Frank crept to the door and closed it.
He opened the hood. Raw power. A fully detailed 283 horse power Super Turbo-Fire V-8 engine smiled at him. He felt his cheeks flush with warmth. He loved looking at Millie’s private parts. “Gonna check your fluids, darling. Gotta make sure you’re topped off just right.” He wiped oil, the color of transparent caramel, onto his sleeve and beamed. He pulled a fresh rag from his pocket and buffed the engine block, polishing the chrome distributor and radiator caps. “Now don’t that make you feel pretty?”
“So I said that if her louse of a husband even talked to that floozy again she should make him sleep in the garage for a year.”
Frank looked from Millie to his spouse — she’d used a chair to prevent further door closures — wondering if he could skip the floozy and go straight to sleeping in the garage.
“And can you believe that Shannon is gone? At least that’s what I heard. Taking a tour of the islands. Imagine it, after all that she’s been through. I just don’t understand people.”
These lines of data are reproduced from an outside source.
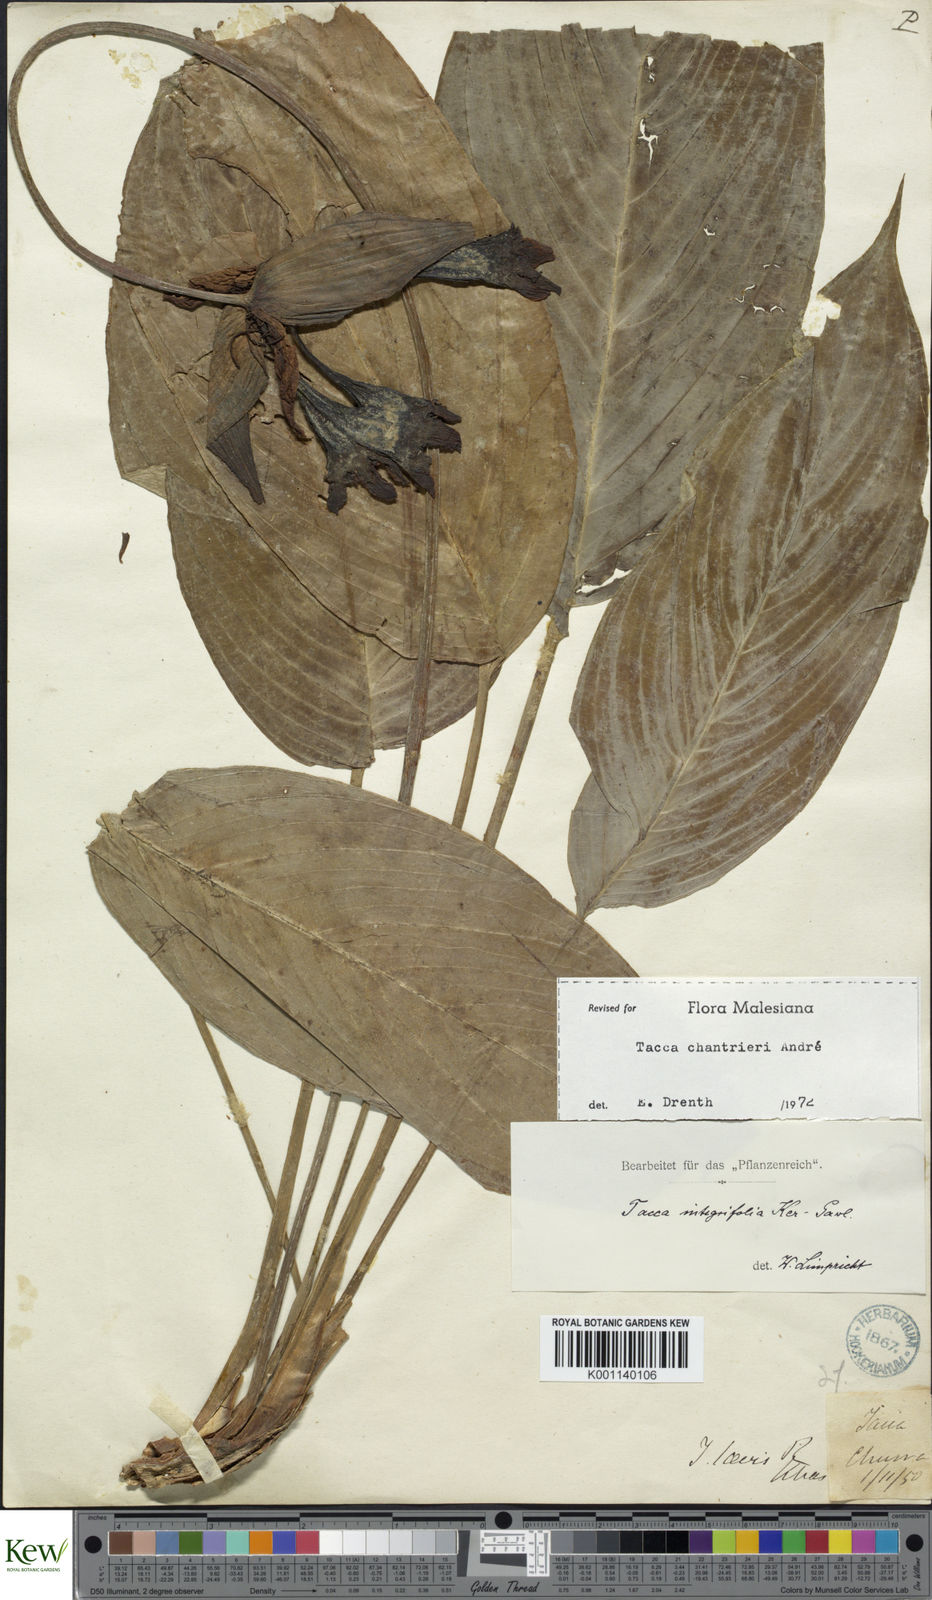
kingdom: Plantae
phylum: Tracheophyta
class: Liliopsida
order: Dioscoreales
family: Dioscoreaceae
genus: Tacca
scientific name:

At last, something that he could relate to. Frank ran his palm over his face and shook his head. He pressed the button on the garage opener and watched the slatted metal partition roll upwards, drowning out the words that nattered from the house.
He slipped into the driver’s seat. The smell of canvas and vinyl encircled him; he inhaled deeply. He took the wheel, fondling the grips with his eager fingers. The engine muttered when he turned the key. “Yes, baby. Yes, baby. Yes, baby. Yes, baby.”
Frank groaned with satisfaction.
He placed Millie in gear and drove away.